La actual pandemia de delincuencia en Chile sirve para lo mismo que sirvió la pandemia del Covid: parálisis social, desmovilización y depresión masiva para impedir la construcción de cualquier imagen positiva de futuro, y lo más grave, que para las nuevas generaciones chilenas, víctimas de la pésima educación que obtienen, la imagen del gobierno de izquierda será el de Boric. La ilusión de un cambio para no cambiar nada. La nueva dramática experiencia chilena una vez más nos recuerda que en el mundo social no existen milagros, que ningún cambio sin trabajo político, duro, largo, constante, persistente que construya liderazgos reales y un proyecto ideológico verdadero serio, se puede convertir en una nueva alternativa.
El discurso de Boric es un cúmulo de lugares comunes de todas las izquierdas que en las últimas décadas no fueron capaces de concretar nada, cuando en vez de dedicarse rigurosamente al quehacer político, este se convirtió en el ejercicio de la mala literatura tipo «lenguaje inclusivo», que excluye la gramática y el sentido común.

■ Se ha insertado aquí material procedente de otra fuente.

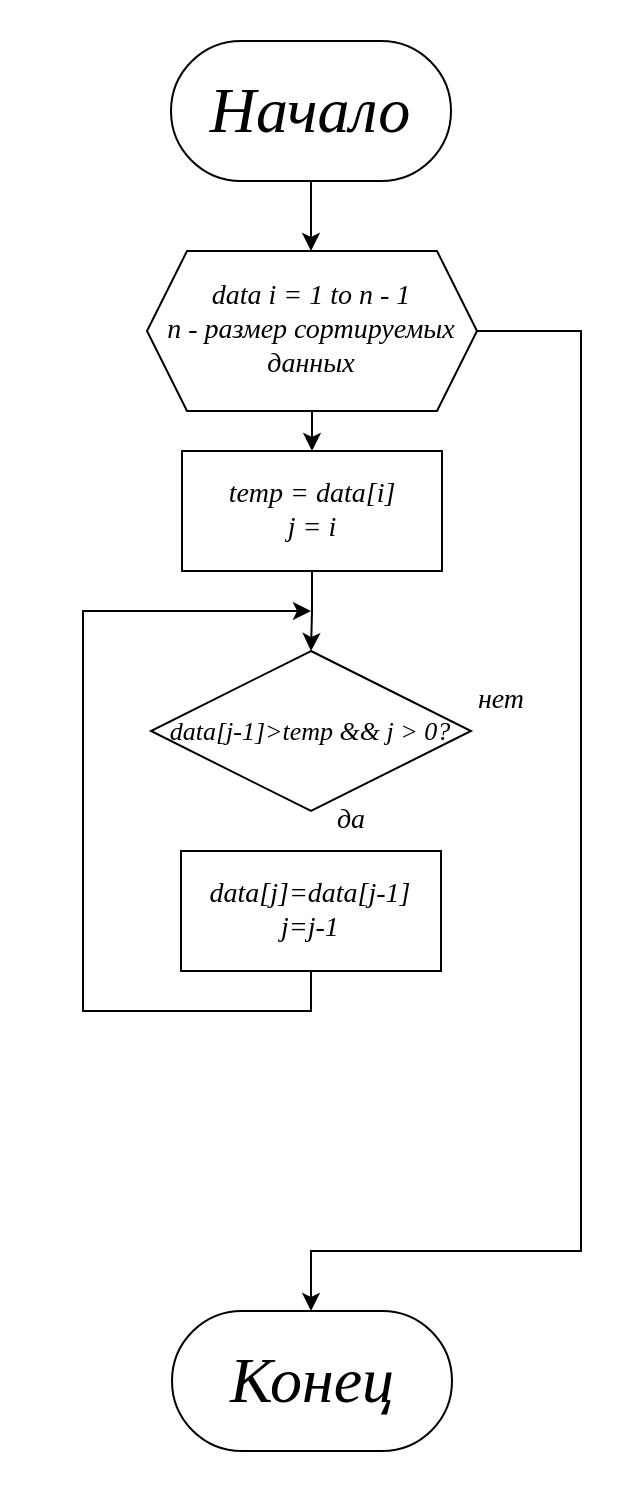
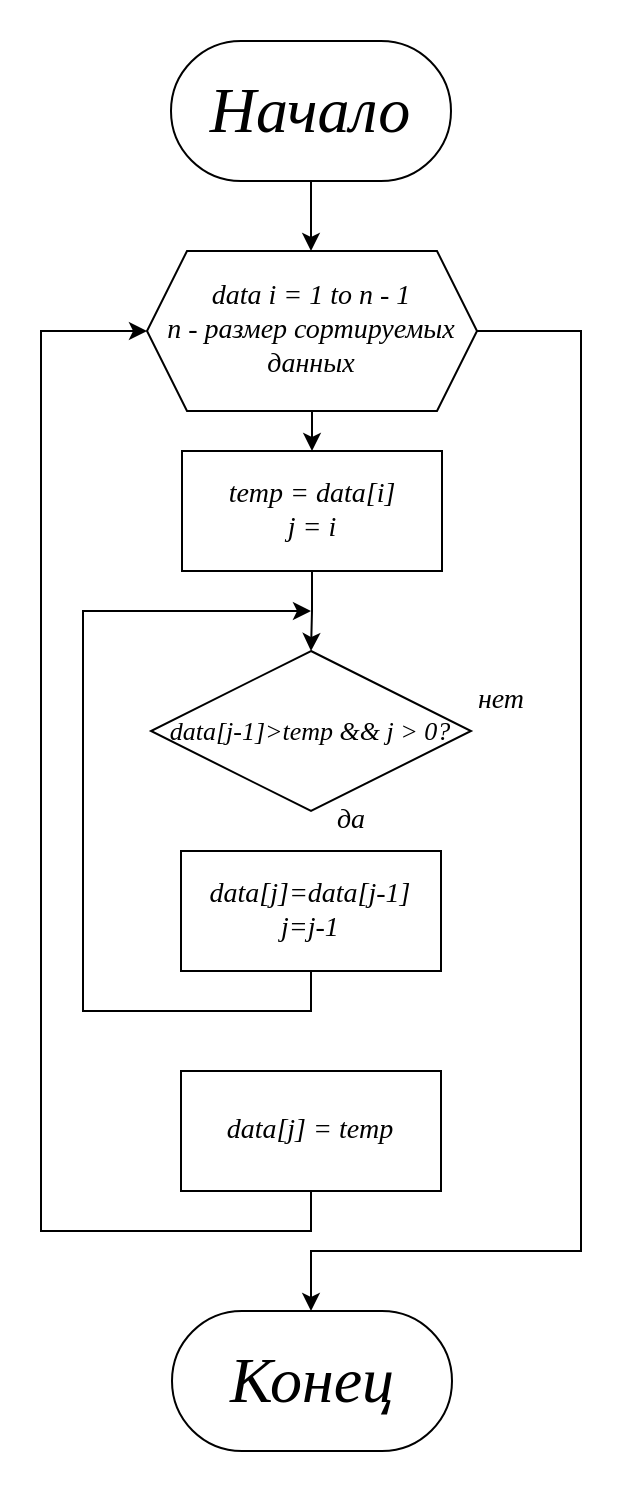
  <mxCell id="0" />
  <mxCell id="1" parent="0" />
  <mxCell id="2" style="edgeStyle=orthogonalEdgeStyle;rounded=0;orthogonalLoop=1;jettySize=auto;html=1;entryX=0.5;entryY=0;entryDx=0;entryDy=0;fontFamily=GOST Type B;fontStyle=2" parent="1" source="3" edge="1"><mxGeometry relative="1" as="geometry"><mxPoint x="155" y="125" as="targetPoint" /></mxGeometry></mxCell>
  <mxCell id="3" value="Начало" style="rounded=1;whiteSpace=wrap;html=1;arcSize=50;fontFamily=GOST Type B;fontStyle=2;fontSize=32;" parent="1" vertex="1"><mxGeometry x="85" y="20" width="140" height="70" as="geometry" /></mxCell>
  <mxCell id="4" style="edgeStyle=orthogonalEdgeStyle;rounded=0;orthogonalLoop=1;jettySize=auto;html=1;fontFamily=GOST Type B;fontStyle=2" parent="1" source="6" edge="1"><mxGeometry relative="1" as="geometry"><mxPoint x="155.529" y="225" as="targetPoint" /></mxGeometry></mxCell>
  <mxCell id="5" style="edgeStyle=orthogonalEdgeStyle;rounded=0;orthogonalLoop=1;jettySize=auto;html=1;fontFamily=GOST Type B;fontStyle=2;" parent="1" source="6" edge="1"><mxGeometry relative="1" as="geometry"><mxPoint x="155" y="655" as="targetPoint" /><Array as="points"><mxPoint x="290" y="165" /><mxPoint x="290" y="625" /><mxPoint x="155" y="625" /></Array></mxGeometry></mxCell>
  <mxCell id="6" value="data i = 1 to n - 1&lt;br style=&quot;font-size: 14px;&quot;&gt;n - размер сортируемых данных" style="shape=hexagon;perimeter=hexagonPerimeter2;whiteSpace=wrap;html=1;fixedSize=1;fontFamily=GOST Type B;fontStyle=2;fontSize=14;" parent="1" vertex="1"><mxGeometry x="73" y="125" width="165" height="80" as="geometry" /></mxCell>
  <mxCell id="7" value="нет&lt;br style=&quot;font-size: 14px;&quot;&gt;" style="text;html=1;align=center;verticalAlign=middle;resizable=0;points=[];autosize=1;strokeColor=none;fillColor=none;fontFamily=GOST Type B;fontStyle=2;fontSize=14;" parent="1" vertex="1"><mxGeometry x="225" y="335" width="50" height="30" as="geometry" /></mxCell>
  <mxCell id="8" style="edgeStyle=orthogonalEdgeStyle;rounded=0;orthogonalLoop=1;jettySize=auto;html=1;entryX=0.5;entryY=0;entryDx=0;entryDy=0;" edge="1" parent="1" source="9" target="10"><mxGeometry relative="1" as="geometry" /></mxCell>
  <mxCell id="9" value="temp = data[i]&lt;br&gt;j = i" style="rounded=0;whiteSpace=wrap;html=1;fontFamily=GOST Type B;fontStyle=2;fontSize=14;" vertex="1" parent="1"><mxGeometry x="90.5" y="225" width="130" height="60" as="geometry" /></mxCell>
  <mxCell id="10" value="data[j-1]&amp;gt;temp &amp;amp;&amp;amp; j &amp;gt; 0?" style="rhombus;whiteSpace=wrap;html=1;fontFamily=GOST Type B;fontStyle=2;fontSize=13;" vertex="1" parent="1"><mxGeometry x="75" y="325" width="160" height="80" as="geometry" /></mxCell>
  <mxCell id="11" style="edgeStyle=orthogonalEdgeStyle;rounded=0;orthogonalLoop=1;jettySize=auto;html=1;" edge="1" parent="1" source="12"><mxGeometry relative="1" as="geometry"><mxPoint x="155" y="305" as="targetPoint" /><Array as="points"><mxPoint x="155" y="505" /><mxPoint x="41" y="505" /><mxPoint x="41" y="305" /></Array></mxGeometry></mxCell>
  <mxCell id="12" value="data[j]=data[j-1]&lt;br&gt;j=j-1" style="rounded=0;whiteSpace=wrap;html=1;fontFamily=GOST Type B;fontStyle=2;fontSize=14;" vertex="1" parent="1"><mxGeometry x="90" y="425" width="130" height="60" as="geometry" /></mxCell>
  <mxCell id="13" value="да" style="text;html=1;align=center;verticalAlign=middle;resizable=0;points=[];autosize=1;strokeColor=none;fillColor=none;fontFamily=GOST Type B;fontStyle=2;fontSize=14;" vertex="1" parent="1"><mxGeometry x="155" y="395" width="40" height="30" as="geometry" /></mxCell>
+ <mxCell id="14" style="edgeStyle=orthogonalEdgeStyle;rounded=0;orthogonalLoop=1;jettySize=auto;html=1;entryX=0;entryY=0.5;entryDx=0;entryDy=0;" edge="1" parent="1" source="15" target="6"><mxGeometry relative="1" as="geometry"><mxPoint x="-20" y="165" as="targetPoint" /><Array as="points"><mxPoint x="155" y="615" /><mxPoint x="20" y="615" /><mxPoint x="20" y="165" /></Array></mxGeometry></mxCell>
+ <mxCell id="15" value="data[j] = temp" style="rounded=0;whiteSpace=wrap;html=1;fontFamily=GOST Type B;fontStyle=2;fontSize=14;" vertex="1" parent="1"><mxGeometry x="90" y="535" width="130" height="60" as="geometry" /></mxCell>
  <mxCell id="16" value="Конец" style="rounded=1;whiteSpace=wrap;html=1;arcSize=50;fontFamily=GOST Type B;fontStyle=2;fontSize=32;" vertex="1" parent="1"><mxGeometry x="85.5" y="655" width="140" height="70" as="geometry" /></mxCell>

Ningún cambio se puede construir desde una orgullosa mediocridad ni desde la prepotencia que ella lleva implícita, que lamentablemente ha llegado a ser el sello del actual gobierno chileno.
La principal y más evidente consecuencia de todo esto es una gran resaca social que ya se siente y una mayor fragmentación y despolitización de la sociedad chilena, que hace tan poco tiempo había logrado superar la apatía y el miedo heredados de la dictadura.